ヒョンデモービスは、電気自動車(EV)のバッテリー火災を防ぐ新技術を開発。バッテリーセルに火災が発生した際に即座に消火剤を噴射して消火する技術の開発に成功したと発表している。
この新技術は、熱が隣接するセルに伝わるのを防ぐことで熱暴走を防止する初めての技術だ。ヒョンデモービスは、単に耐熱材料を使用して熱暴走を遅らせるだけでなく、そもそも熱暴走が発生しないようにシステムを設計した。
欧州、中国、インドなどの主要国では、バッテリーセルの初期発火後少なくとも5分間は熱暴走を遅らせることを義務付けている。一部の国では、熱の伝達自体を防ぐよう規制を強化している。このような背景から、ヒョンデモービスのセル単位消火機能を備えたバッテリーシステムアセンブリ(BSA)は、グローバル市場で次世代の安全技術となる可能性がある。
開発されたBSAは、バッテリー管理システム(BMS)、消火装置とバッテリーケースからなるハードウェア、そしてこれらを制御するソフトウェアロジックで構成されている。センサーからのリアルタイムデータを基に、バッテリーの温度や電圧、システム内の圧力を分析して異常を検知する。その後、消火剤を噴射する位置を設定し、消火装置に作動を指示する。

このソフトウェアは、バッテリーシステムで起こりうる物理的変化に迅速かつ正確に対応できるよう設計されている。ヒョンデモービスの高信頼性決定ロジックは、複数の安全装置と冗長アルゴリズム構造を特徴としている。
バッテリーシステムには、家庭用3.3kg消火器の5倍の容量の消火剤が搭載されている。
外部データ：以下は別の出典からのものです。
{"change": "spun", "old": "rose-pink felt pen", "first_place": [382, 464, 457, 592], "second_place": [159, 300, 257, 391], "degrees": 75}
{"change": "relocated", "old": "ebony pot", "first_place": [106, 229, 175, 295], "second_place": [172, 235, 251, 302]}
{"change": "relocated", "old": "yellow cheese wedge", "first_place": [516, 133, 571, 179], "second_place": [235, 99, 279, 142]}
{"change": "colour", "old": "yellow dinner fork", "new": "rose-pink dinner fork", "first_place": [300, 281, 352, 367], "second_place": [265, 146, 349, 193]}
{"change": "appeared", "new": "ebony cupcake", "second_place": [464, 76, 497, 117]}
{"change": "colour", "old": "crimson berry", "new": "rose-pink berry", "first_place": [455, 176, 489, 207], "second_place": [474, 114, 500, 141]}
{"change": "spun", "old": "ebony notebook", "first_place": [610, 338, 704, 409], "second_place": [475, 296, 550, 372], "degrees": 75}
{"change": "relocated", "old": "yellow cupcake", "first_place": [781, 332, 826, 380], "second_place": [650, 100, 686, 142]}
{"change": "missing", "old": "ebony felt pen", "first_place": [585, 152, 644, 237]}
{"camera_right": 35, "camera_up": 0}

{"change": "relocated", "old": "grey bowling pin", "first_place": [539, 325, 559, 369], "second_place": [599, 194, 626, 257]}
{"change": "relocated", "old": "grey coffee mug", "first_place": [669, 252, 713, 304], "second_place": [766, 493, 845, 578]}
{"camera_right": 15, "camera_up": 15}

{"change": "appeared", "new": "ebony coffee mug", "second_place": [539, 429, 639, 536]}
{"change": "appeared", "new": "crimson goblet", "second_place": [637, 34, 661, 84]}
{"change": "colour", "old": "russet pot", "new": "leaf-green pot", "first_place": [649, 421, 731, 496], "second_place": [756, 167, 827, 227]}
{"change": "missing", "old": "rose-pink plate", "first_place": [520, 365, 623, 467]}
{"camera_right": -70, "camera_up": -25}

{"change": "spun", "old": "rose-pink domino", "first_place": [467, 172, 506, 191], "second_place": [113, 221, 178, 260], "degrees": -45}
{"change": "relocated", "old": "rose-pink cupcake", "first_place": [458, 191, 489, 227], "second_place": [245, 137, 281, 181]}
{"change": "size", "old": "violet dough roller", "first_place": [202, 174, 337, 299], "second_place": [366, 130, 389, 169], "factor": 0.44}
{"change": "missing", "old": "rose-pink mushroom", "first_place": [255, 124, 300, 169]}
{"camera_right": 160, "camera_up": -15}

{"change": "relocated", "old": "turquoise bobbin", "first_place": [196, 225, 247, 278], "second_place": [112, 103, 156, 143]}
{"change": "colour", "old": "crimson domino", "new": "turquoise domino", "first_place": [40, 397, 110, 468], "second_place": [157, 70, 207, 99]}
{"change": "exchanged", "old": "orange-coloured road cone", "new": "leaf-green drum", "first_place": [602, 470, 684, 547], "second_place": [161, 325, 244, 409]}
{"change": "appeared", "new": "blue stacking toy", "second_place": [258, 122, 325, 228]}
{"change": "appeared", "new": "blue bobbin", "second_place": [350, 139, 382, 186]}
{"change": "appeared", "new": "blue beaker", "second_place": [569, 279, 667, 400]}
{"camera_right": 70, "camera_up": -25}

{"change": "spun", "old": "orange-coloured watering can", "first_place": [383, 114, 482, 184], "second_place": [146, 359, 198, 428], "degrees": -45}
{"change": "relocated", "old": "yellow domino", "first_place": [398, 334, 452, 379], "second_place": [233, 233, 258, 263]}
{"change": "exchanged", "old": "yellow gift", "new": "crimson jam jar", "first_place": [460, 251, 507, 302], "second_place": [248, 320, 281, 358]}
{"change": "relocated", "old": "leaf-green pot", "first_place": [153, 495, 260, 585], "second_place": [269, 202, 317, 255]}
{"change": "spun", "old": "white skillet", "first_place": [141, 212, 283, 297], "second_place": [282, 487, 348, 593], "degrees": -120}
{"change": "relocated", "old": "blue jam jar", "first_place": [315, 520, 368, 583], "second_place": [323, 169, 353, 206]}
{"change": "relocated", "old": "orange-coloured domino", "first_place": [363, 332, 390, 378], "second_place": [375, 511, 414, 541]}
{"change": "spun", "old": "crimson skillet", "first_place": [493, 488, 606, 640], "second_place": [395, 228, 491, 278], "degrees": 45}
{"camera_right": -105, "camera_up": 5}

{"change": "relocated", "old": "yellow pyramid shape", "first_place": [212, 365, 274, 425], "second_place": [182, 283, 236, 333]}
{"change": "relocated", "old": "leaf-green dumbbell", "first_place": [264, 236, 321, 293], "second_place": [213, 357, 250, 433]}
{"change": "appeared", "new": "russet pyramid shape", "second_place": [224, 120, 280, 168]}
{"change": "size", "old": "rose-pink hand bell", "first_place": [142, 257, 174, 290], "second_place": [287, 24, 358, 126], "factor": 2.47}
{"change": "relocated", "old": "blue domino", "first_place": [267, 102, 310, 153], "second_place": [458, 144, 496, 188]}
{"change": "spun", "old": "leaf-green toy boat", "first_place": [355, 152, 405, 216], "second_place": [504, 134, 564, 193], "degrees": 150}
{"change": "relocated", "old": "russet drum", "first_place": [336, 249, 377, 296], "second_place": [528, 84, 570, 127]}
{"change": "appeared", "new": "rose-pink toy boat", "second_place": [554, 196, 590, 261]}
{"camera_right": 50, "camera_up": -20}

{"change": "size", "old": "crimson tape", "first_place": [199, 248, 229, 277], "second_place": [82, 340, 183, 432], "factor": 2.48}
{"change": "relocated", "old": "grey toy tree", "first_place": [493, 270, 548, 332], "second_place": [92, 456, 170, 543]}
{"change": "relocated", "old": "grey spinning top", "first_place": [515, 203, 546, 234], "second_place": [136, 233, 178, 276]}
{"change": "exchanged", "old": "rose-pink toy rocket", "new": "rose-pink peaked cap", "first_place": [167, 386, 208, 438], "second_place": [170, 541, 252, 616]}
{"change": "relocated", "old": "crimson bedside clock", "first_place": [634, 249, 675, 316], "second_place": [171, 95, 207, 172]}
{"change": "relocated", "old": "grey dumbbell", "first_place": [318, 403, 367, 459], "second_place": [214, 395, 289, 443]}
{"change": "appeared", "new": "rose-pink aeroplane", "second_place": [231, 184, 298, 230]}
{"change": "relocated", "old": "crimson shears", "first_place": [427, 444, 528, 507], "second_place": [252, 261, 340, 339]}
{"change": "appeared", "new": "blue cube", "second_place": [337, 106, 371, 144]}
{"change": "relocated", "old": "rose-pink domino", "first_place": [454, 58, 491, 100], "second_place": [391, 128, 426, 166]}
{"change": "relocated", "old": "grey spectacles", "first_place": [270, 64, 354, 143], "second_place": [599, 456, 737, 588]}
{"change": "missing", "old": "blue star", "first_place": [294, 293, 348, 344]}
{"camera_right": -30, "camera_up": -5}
この消火剤は冷却性、絶縁性、浸透性に優れ、環境にも人体にも無害な物質だ。
ヒョンデモービスはまた、バッテリーケースや消火装置を含む3件の国内外特許を出願している。これには消火剤用配管や高圧噴射を可能にする設計も含まれている。
さらに同社は最近、バッテリーの過熱を防ぐ新素材を開発し、現在その商用化に注力している。パルセーティングヒートパイプと呼ばれるこの素材はアルミニウム合金と冷媒で構成され、バッテリーセル間に配置することでバッテリーシステム内部の温度を下げることができる。急速充電時でも確実に熱を管理できる熱管理システムとして応用が期待されている。